[Collected data]
▶

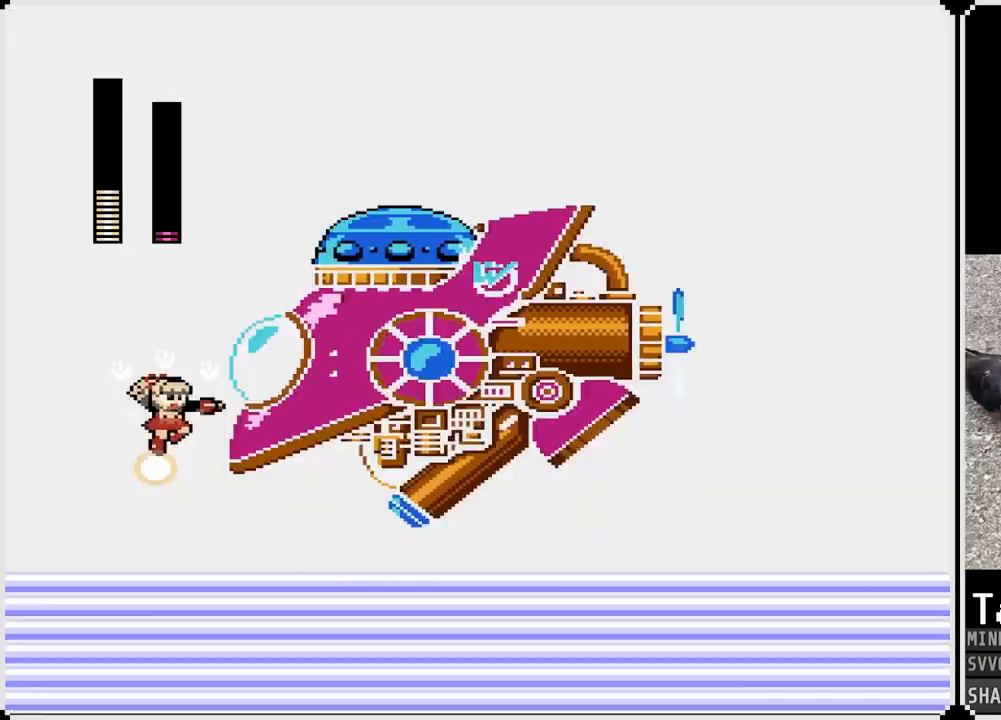
{"dt_ms": 500, "buttons": [], "left_stick": "center", "right_stick": "center", "events": [[50, "SQUARE", "up"]]}
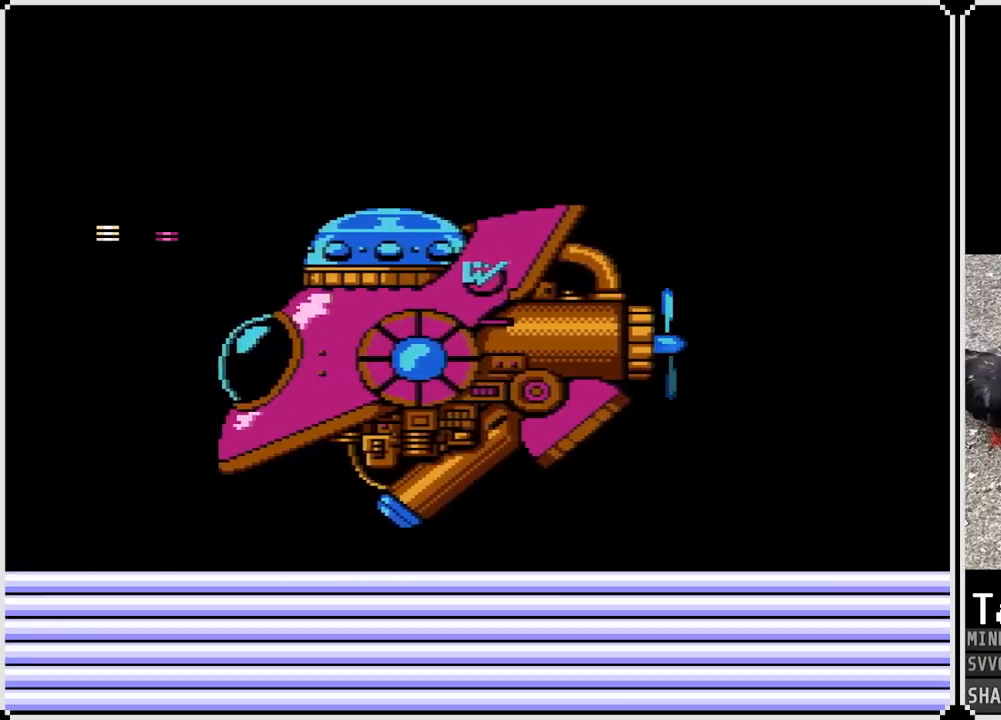
{"dt_ms": 500, "buttons": ["SQUARE", "DPAD_RIGHT"], "left_stick": "center", "right_stick": "center", "events": [[100, "CROSS", "down"], [167, "DPAD_RIGHT", "down"], [350, "SQUARE", "down"], [417, "CROSS", "up"], [417, "SQUARE", "up"], [483, "SQUARE", "down"]]}
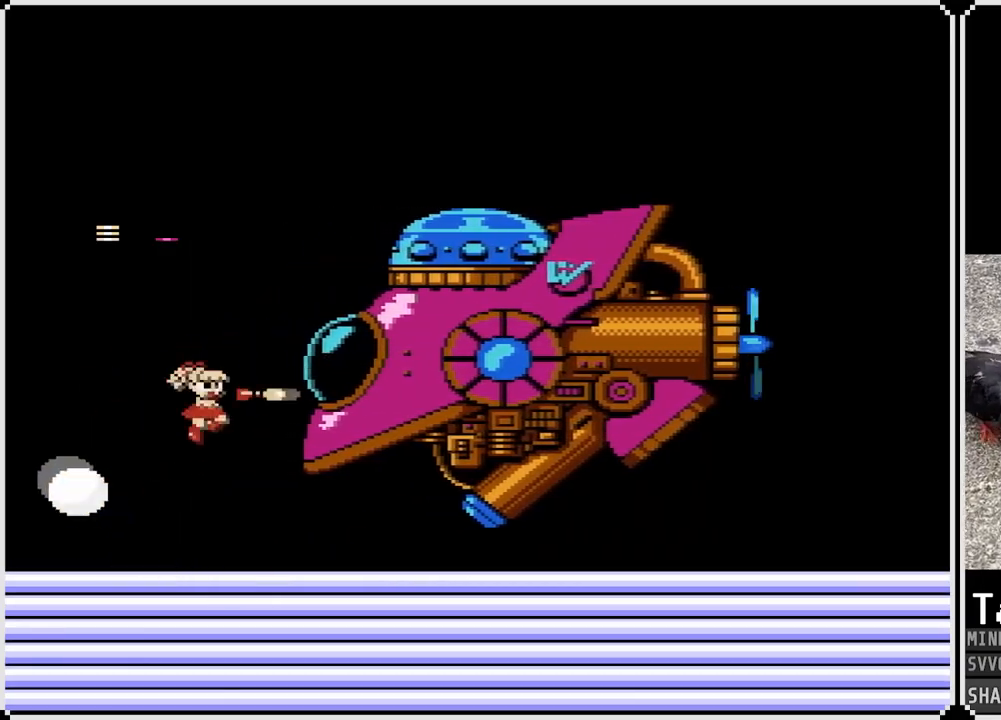
{"dt_ms": 500, "buttons": [], "left_stick": "center", "right_stick": "center", "events": [[50, "SQUARE", "up"], [100, "SQUARE", "down"], [167, "SQUARE", "up"], [183, "DPAD_RIGHT", "up"]]}
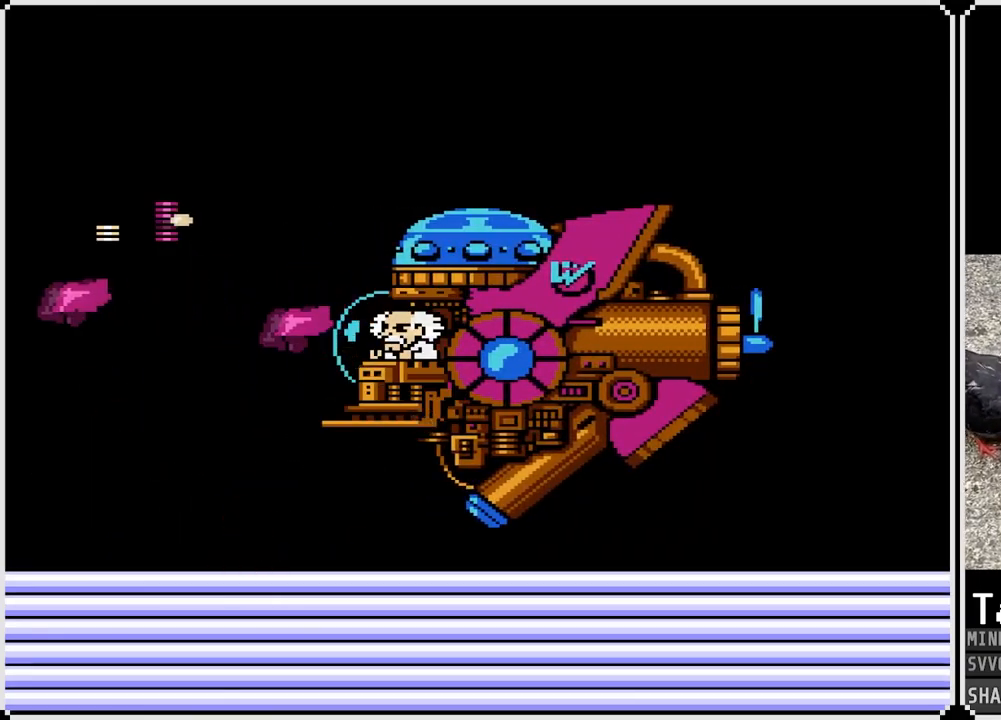
{"dt_ms": 500, "buttons": ["DPAD_LEFT"], "left_stick": "center", "right_stick": "center", "events": [[117, "DPAD_LEFT", "down"]]}
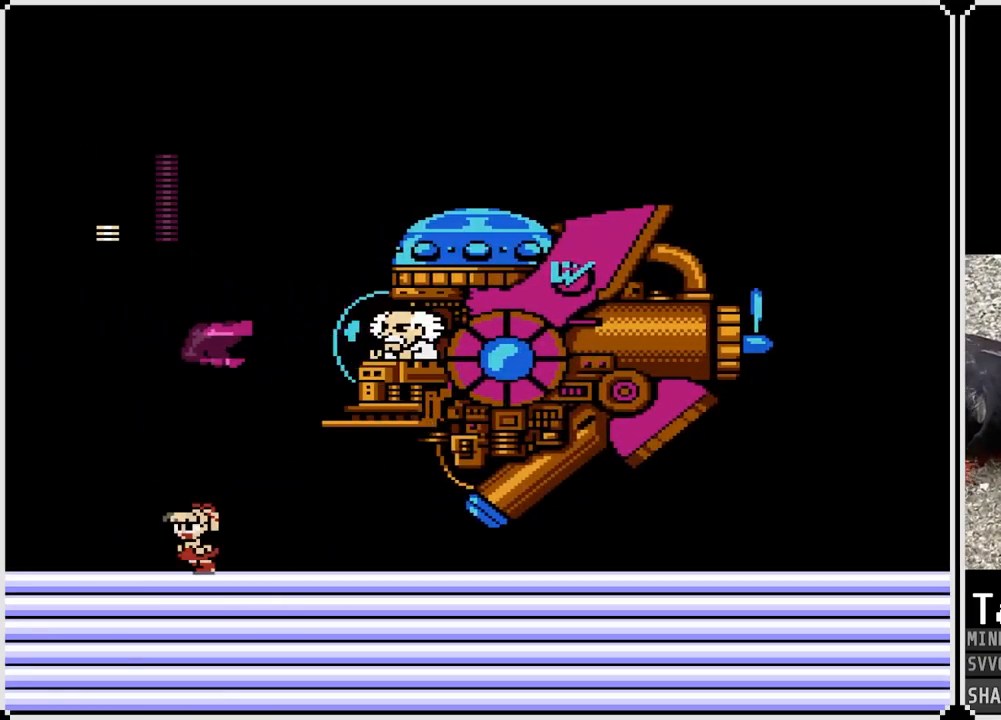
{"dt_ms": 500, "buttons": [], "left_stick": "center", "right_stick": "center", "events": [[367, "DPAD_LEFT", "up"]]}
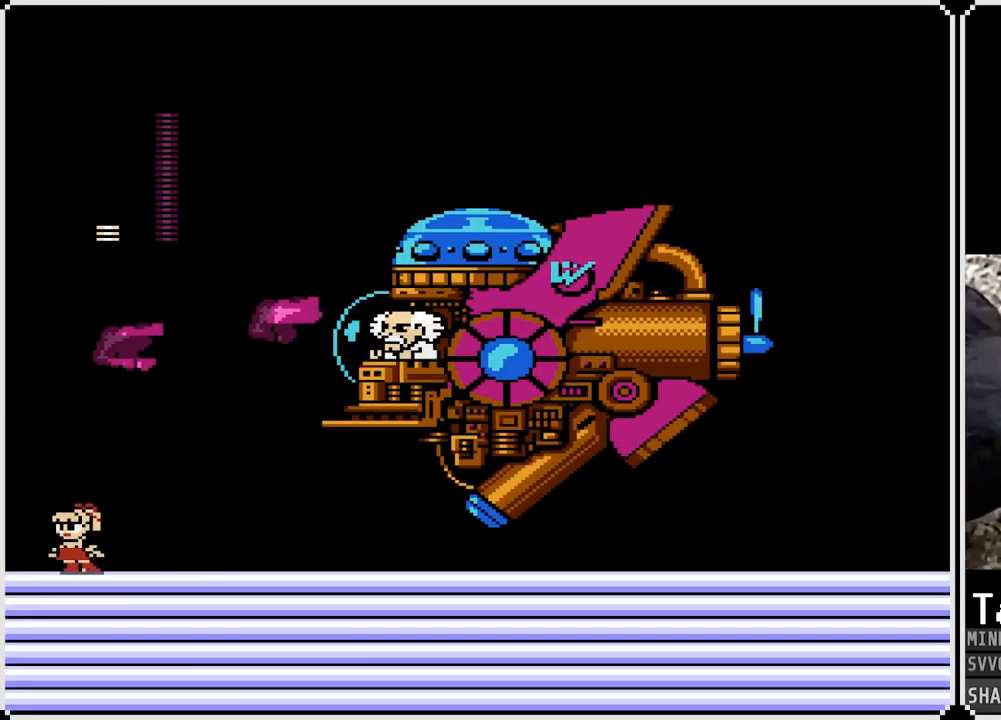
{"dt_ms": 500, "buttons": [], "left_stick": "center", "right_stick": "center", "events": [[83, "DPAD_RIGHT", "down"], [250, "DPAD_RIGHT", "up"]]}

◀

Problem details: The records above should be written out in full and unchanged, except that pictures are dropped.

Your response:
{"dt_ms": 500, "buttons": [], "left_stick": "center", "right_stick": "center", "events": [[50, "SQUARE", "up"]]}
{"dt_ms": 500, "buttons": ["SQUARE", "DPAD_RIGHT"], "left_stick": "center", "right_stick": "center", "events": [[100, "CROSS", "down"], [167, "DPAD_RIGHT", "down"], [350, "SQUARE", "down"], [417, "CROSS", "up"], [417, "SQUARE", "up"], [483, "SQUARE", "down"]]}
{"dt_ms": 500, "buttons": [], "left_stick": "center", "right_stick": "center", "events": [[50, "SQUARE", "up"], [100, "SQUARE", "down"], [167, "SQUARE", "up"], [183, "DPAD_RIGHT", "up"]]}
{"dt_ms": 500, "buttons": ["DPAD_LEFT"], "left_stick": "center", "right_stick": "center", "events": [[117, "DPAD_LEFT", "down"]]}
{"dt_ms": 500, "buttons": [], "left_stick": "center", "right_stick": "center", "events": [[367, "DPAD_LEFT", "up"]]}
{"dt_ms": 500, "buttons": [], "left_stick": "center", "right_stick": "center", "events": [[83, "DPAD_RIGHT", "down"], [250, "DPAD_RIGHT", "up"]]}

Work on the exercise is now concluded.